Charge distribution, 3 charges

[Dodsy]

Homework Statement

A triangle is given with the points:

Q1 = +2.0 x 10-5 C

2.0 m from

Q3 = -3.0 x 10-5 C

AND

Q1 = +2.0 x 10-5 C

2.0 m from

Q2 = -3.0 x 10-5 CThe triangle is a right triangle, with Q1 at the 90 degree angle.FIND THE NET FORCE OF CHARGE 1

Homework Equations

[/B]
FE21 = FE31 = kq1q2 /r2
Fnet = SqrtFE21^2 + FE31^2

The Attempt at a Solution

[/B]
Because the charges are an equal distance away:

FE21 = FE31 = kq1q2 /r2FE21 = FE31 = (9.0 x 109 Nm2/C2)(2.0 x 10-5 C)(3.0 x 10-5 C) / 2.0 mFE21 = FE31 = 90’000 NFnet^2 = 90'000^2 + 90'000^2

Fnet = 127279.22 NNow I just need to calculate the angle. I just want to make sure I'm on the right track.

 

[Dodsy]

Any help would be appreciated...

 

[haruspex]

FE21 = FE31 = (9.0 x 109 Nm2/C2)(2.0 x 10-5 C)(3.0 x 10-5 C) / 2.0 m
FE21 = FE31 = 90’000 N

Not following your arithmetic here.
Did you forget the 2 in /r²?
I assume 109 means 10⁹, etc.
Is your 90'000N result 9*10⁴N?
(If you can't be bothered to use superscripts for the powers of 10, use the E notation, like 9E9.)

 

[Dodsy]

I must have! And sorry I didn't notice as I copied and pasted from the microsoft word document I am working in! I appreciate the response. Other than that is everything looking okay?

 

[haruspex]

Other than that is everything looking okay?

No, I have no idea how you get that number. I get a number less than 10.

 

[Dodsy]

Yes the answer will obviously be different now. Other than that is everything okay with my formula? I'd rather not fix my work just to have someone else copy it.

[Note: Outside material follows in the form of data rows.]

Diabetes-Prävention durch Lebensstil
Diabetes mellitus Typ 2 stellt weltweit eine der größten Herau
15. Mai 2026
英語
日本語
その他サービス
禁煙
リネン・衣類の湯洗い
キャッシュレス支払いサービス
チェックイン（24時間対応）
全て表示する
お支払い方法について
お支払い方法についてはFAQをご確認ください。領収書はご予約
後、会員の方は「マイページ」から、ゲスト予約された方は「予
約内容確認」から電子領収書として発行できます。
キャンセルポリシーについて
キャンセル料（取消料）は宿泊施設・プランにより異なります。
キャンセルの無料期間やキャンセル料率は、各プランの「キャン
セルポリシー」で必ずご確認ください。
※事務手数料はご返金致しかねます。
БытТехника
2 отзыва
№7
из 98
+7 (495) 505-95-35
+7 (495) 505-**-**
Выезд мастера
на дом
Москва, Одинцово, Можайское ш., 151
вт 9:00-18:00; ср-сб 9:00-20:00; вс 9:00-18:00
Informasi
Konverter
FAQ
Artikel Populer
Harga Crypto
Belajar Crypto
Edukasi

If squaring my radius is the only problem that's easily fixable.

 

[haruspex]

Yes the answer will obviously be different now. Other than that is everything okay with my formula? I'd rather not fix my work just to have someone else copy it. If squaring my radius is the only problem that's easily fixable.

I'm saying that will only make a factor of 2 difference. 90000 seems to be wrong by several orders of magnitude.

 

[Dodsy]

Please tell me where I'm going wrong with my equation then? If I square my radius I get 1.35. What am I missing here? that is the purpose of this thread. As I've already stated 90000 obviously is NOT the answer. I need constructive criticism and a level of intelligence to be met with my answer, let's not go around in circles here.

 

[gneill]

It would seem that you have arithmetic errors (calculator operation problem?) to resolve.

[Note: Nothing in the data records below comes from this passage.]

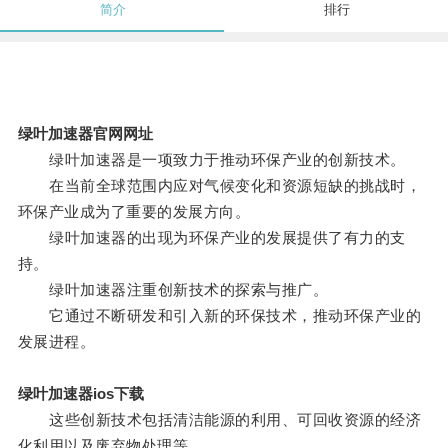
简介
排行
绿叶加速器官网网址
绿叶加速器是一项致力于推动环保产业的创新技术。
在当前全球范围内应对气候变化和资源短缺的挑战时，
环保产业成为了重要的发展方向。
绿叶加速器的出现为环保产业的发展提供了有力的支
持。
绿叶加速器注重创新技术的探索与推广。
它通过不断研发和引入新的环保技术，推动环保产业的
发展进程。
绿叶加速器ios下载
这些创新技术包括清洁能源的利用、可回收资源的经济
化利用以及废弃物处理等。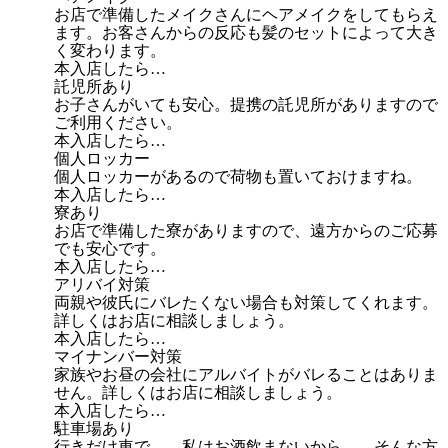
お店で準備したメイクさんにヘアメイクをしてもらえ
ます。お客さんからの反応も髪のセットによって大き
く変わります。
本入店したら…
託児所あり
お子さんがいても安心。提携の託児所がありますので
ご利用ください。
本入店したら…
個人ロッカー
個人ロッカーがあるので荷物も置いておけますね。
本入店したら…
寮あり
お店で準備した寮がありますので、遠方からのご応募
でも安心です。
本入店したら…
アリバイ対策
両親や彼氏にバレたくない場合も対策してくれます。
詳しくはお店に相談しましょう。
本入店したら…
マイナンバー対策
家族やお昼の会社にアルバイトがバレることはありま
せん。詳しくはお店に相談しましょう。
本入店したら…
駐車場あり
行きだけ車で…、私はお酒飲まないから…、そんな方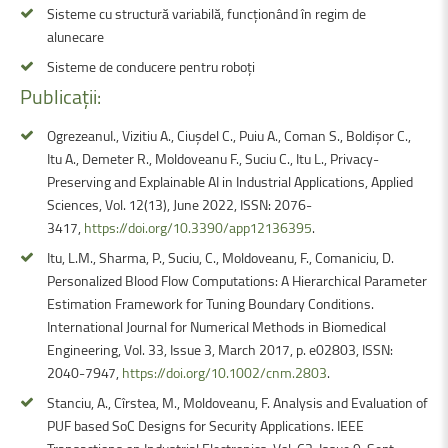
Sisteme cu structură variabilă, funcționând în regim de
alunecare
Sisteme de conducere pentru roboți
Publicații:
OgrezeanuI., Vizitiu A., Ciușdel C., Puiu A., Coman S., Boldișor C.,
Itu A., Demeter R., Moldoveanu F., Suciu C., Itu L., Privacy-
Preserving and Explainable AI in Industrial Applications, Applied
Sciences, Vol. 12(13), June 2022, ISSN: 2076-
3417,
https://doi.org/10.3390/app12136395
.
Itu, L.M., Sharma, P., Suciu, C., Moldoveanu, F., Comaniciu, D.
Personalized Blood Flow Computations: A Hierarchical Parameter
Estimation Framework for Tuning Boundary Conditions.
International Journal for Numerical Methods in Biomedical
Engineering, Vol. 33, Issue 3, March 2017, p. e02803, ISSN:
2040-7947,
https://doi.org/10.1002/cnm.2803
.
Stanciu, A., Cîrstea, M., Moldoveanu, F. Analysis and Evaluation of
PUF based SoC Designs for Security Applications. IEEE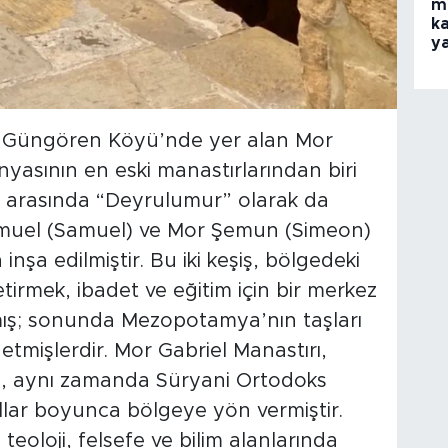
m
ka
y
lı Güngören Köyü’nde yer alan Mor
nyasının en eski manastırlarından biri
lk arasında “Deyrulumur” olarak da
 Şmuel (Samuel) ve Mor Şemun (Simeon)
 inşa edilmiştir. Bu iki keşiş, bölgedeki
etirmek, ibadet ve eğitim için bir merkez
mış; sonunda Mezopotamya’nın taşları
 etmişlerdir. Mor Gabriel Manastırı,
l, aynı zamanda Süryani Ortodoks
llar boyunca bölgeye yön vermiştir.
oloji, felsefe ve bilim alanlarında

Start by pulling apart the scientific notation in your force equation to see if the order of magnitude is in the right ballpark. You should be able to do the estimation in your head:

$10^9 \times 10^{-5} \times 10^{-5} = ~?$

and then the rest:

$\frac{9 \times 3 \times 2}{2^2} = ~?$

Does your result of 90000 agree with the above?

 

[haruspex]

Please tell me where I'm going wrong with my equation then?

You don't seem to have understood my posts #3 and #5. I quoted two lines from your OP, and said that I could not follow the arithmetic. I.e. there's a mistake in going from the first line to the second. But I have no idea what that mistake is because I cannot see the intermediate steps.
In post #5 I restated that despite picking up the distance-squared error I still had no idea how you got 90000. Yet again you came back with "is anything else wrong?" (i.e. other than the distance-squared error).

 

[Dodsy]

Once again, I know 90000 is not the answer. The answer was in fact 2.7 when I computed it. A calulator issue is NOT what I'm looking for. I'm looking for arithmatic issues. If you can't follow a simple conversation please don't bother answering my question.

FE21 = FE31 = kq1q2 /r2 FE21 = FE31 = (9.0 x 10⁹ Nm2/C2)(2.0 x 10^-5C)(3.0 x 10^-5 C) / 2.0 m² FE21 = FE31 = 1.35

Please next time, use your brain. I've taken into account the calulation issue and the radius not being squared. I want to make sure that there is nothing else wrong with this. WE HONESTLY DO NOT NEED TO KEEP GOING IN CIRCLES. I AM NOT RETARDED.If 90000 is not the answer its not the answer, move on. The answer to the simple question as to whether my formula is correct would suffice.Honestly, not impressed with this community.

 

[haruspex]

The answer was in fact 2.7 when I computed it

Then why, oh, why did you not say so before? As far as I could tell, you were now getting 90,000/2 = 45,000. You originally had 90,000, and the only error you had acknowledged was the factor of 2. So from where I sat, yes, you still had something wrong. I can only work with the information you provide.